Jakarta Selatan – JAGAT BATARA. Senin, 18 November 2024. Kuasa hukum Duta Palma Grup, Handika Honggowongso, mengajukan permohonan kepada Kejaksaan Agung untuk menjalankan proses hukum yang adil dan proporsional terkait dengan kasus dugaan korupsi dan pencucian uang yang melibatkan sejumlah perusahaan sawit, termasuk Duta Palma. Handika menegaskan, penting bagi Kejaksaan Agung untuk mempertimbangkan dampak sosial dan ekonomi yang akan ditimbulkan bagi ribuan karyawan yang menggantungkan hidup pada perusahaan tersebut, terutama setelah penyitaan aset dan uang yang dilakukan penyidik Kejaksaan Agung.
“Apabila seluruh proses bisnis Duta Palma dan pihak terafiliasi dianggap sebagai bagian dari skema pencucian uang, dengan penyitaan uang tunai dan pemblokiran rekening perusahaan, kami mohon Kejaksaan Agung untuk mempertimbangkan nasib 23.000 karyawan yang menghidupi ratusan ribu keluarga mereka,” ujar Handika dalam keterangan tertulisnya pada Sabtu (16/11/2024).
Ancaman PHK Massal akibat Penyitaan Aset
Handika menjelaskan, setelah penetapan tersangka terhadap sejumlah pihak yang terafiliasi dengan Duta Palma, perusahaan mengalami guncangan luar biasa yang berpotensi menyebabkan kegagalan operasional besar-besaran. Penyitaan aset dan uang yang dilakukan oleh Kejaksaan Agung, menurutnya, bisa berujung pada terjadinya Pemutusan Hubungan Kerja (PHK) besar-besaran jika tidak ada solusi yang bijaksana.
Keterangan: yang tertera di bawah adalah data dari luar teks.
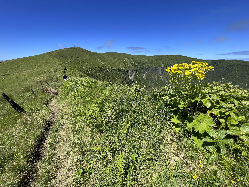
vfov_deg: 89.9
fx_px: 94
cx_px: 124
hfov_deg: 106.2
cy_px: 94
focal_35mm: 13
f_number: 1.8
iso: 32
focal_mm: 1.57
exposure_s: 1/1054
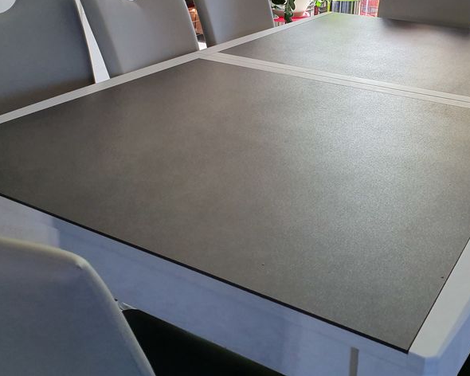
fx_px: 598
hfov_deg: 42.8
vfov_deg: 33.9
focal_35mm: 43
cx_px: 268
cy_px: 78
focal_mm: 4.32
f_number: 2.4
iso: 125
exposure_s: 1/100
“Dengan kondisi yang terus tertekan, tidak menutup kemungkinan akan ada PHK massal. Jika hal ini terjadi, maka nasib 23.000 pegawai, yang sebagian besar adalah pekerja lapangan dan bagian dari sektor agribisnis, akan terancam. Ini tentu saja akan berdampak negatif tidak hanya pada perusahaan, tetapi juga pada perekonomian keluarga mereka,” kata Handika, yang juga menegaskan bahwa Duta Palma grup merupakan salah satu kelompok usaha yang memberikan kontribusi besar terhadap perekonomian daerah.
Keadilan dalam Pendekatan Hukum: Kenapa Denda Tidak Dipertimbangkan?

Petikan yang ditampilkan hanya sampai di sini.